Yabancılaşma kavramı etimolojik kökeni açısından Latince’de ‘yabancılaşmak, uzaklaştırmak, yabancılaştırmak, başkalaştırmak’ anlamına gelen ‘alieno’ fiilinden türeyen ve ‘yabancı, başkası’ anlamına gelen ‘alienus’ sıfatı ile batı diline ‘alienation’ olarak geçmiştir.
Kelime olarak, kuralsızlığı, güçsüzlüğü, sosyal tecridi, anlamsızlığı ve kendine yabancılaşmayı ifade etmektedir. Teolojik anlamda yapılan tanımlamalarda ise tanrı ile insan arasındaki mesafeye gönderme yapılmaktadır.
Tarihteki ilk örneklerine Eski Ahit’te rastlanılmakla birlikte terimsel olarak Roma hukukunda kullanıldığını görmek mümkündür. Yabancılaşma kavramı, laik felsefi anlayışa Hegel ile iktisat ve siyasi alana ise Marx ile birlikte girmiştir. Politik kavramlar alanına ise Rousseau ile girmiştir.
Başlıklar
Yabancılaşmanın Aşamaları Nelerdir?
Marx, yabancılaşmanın merkezinde sınıf çatışmasını yerleştirmiş ve diğer düşünürlerden farklı olarak 4 (dört) aşamada gerçekleştiğini göstermiştir.
- Bunlardan ilki işçinin kendi emeğine yabancılaşmasıdır. Marx’a göre işçi ve kapitalist, aynı yabancılaşmayı yaşar. Sadece kapitalist yaşadığı yabancılaşmada bir doğrulama bulur ve kendi varoluşuna kavuşur. İşçi ise yabancılaşmayla yıkıma uğrar ve yabancılaşmanın içerisinde olmayan varoluşunu görür. Proletarya; emeğine, metaya, topluma ve hatta kendi türüne yabancılaşması söz konusudur.

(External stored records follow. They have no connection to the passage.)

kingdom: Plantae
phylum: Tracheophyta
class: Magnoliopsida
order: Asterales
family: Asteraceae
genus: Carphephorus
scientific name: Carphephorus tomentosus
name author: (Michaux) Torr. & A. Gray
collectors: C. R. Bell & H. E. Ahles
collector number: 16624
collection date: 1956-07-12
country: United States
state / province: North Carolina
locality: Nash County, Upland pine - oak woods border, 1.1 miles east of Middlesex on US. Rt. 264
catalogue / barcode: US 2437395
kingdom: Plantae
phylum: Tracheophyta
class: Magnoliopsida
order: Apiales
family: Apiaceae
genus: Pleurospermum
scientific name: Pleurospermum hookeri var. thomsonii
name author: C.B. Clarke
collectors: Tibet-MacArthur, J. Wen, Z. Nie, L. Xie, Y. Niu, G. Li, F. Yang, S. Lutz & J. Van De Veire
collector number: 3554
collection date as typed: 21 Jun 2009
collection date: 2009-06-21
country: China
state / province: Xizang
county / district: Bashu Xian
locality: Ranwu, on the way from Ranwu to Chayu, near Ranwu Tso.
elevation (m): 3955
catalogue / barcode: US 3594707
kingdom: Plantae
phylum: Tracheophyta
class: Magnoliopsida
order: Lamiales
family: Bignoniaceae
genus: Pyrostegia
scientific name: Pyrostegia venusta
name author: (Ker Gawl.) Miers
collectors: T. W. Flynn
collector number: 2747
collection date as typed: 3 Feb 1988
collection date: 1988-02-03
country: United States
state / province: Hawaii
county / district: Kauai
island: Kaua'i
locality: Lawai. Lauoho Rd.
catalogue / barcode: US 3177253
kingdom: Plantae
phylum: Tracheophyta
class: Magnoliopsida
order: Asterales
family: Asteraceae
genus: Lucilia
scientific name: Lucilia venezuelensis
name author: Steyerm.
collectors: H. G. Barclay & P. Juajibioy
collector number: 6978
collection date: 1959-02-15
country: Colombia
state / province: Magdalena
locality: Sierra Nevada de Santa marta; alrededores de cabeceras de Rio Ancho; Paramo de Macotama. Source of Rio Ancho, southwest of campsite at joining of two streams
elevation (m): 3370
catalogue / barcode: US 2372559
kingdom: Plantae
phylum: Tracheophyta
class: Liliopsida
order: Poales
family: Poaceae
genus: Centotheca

- İkinci aşamada ise emek gücüyle üretim sürecine katılan işçilerin ürettiği mallara yabancılaşmasıdır. Bu kapitalist üretim tarzında, işçi üretim sürecinde bulunduğu meta üzerinde herhangi bir iradesi yoktur.
- Yabancılaşmanın üçüncü aşamasında işçi; çalışarak kendi özüne, bütünün parçası olarak üretim sürecindeki ürüne ve haliyle yaşadığı topluma karşı yabancılaşmıştır. Artık ürün, insanın toplumdaki diğer insanlara karşı yabancılaşması sürecinin bir aracı olmuştur.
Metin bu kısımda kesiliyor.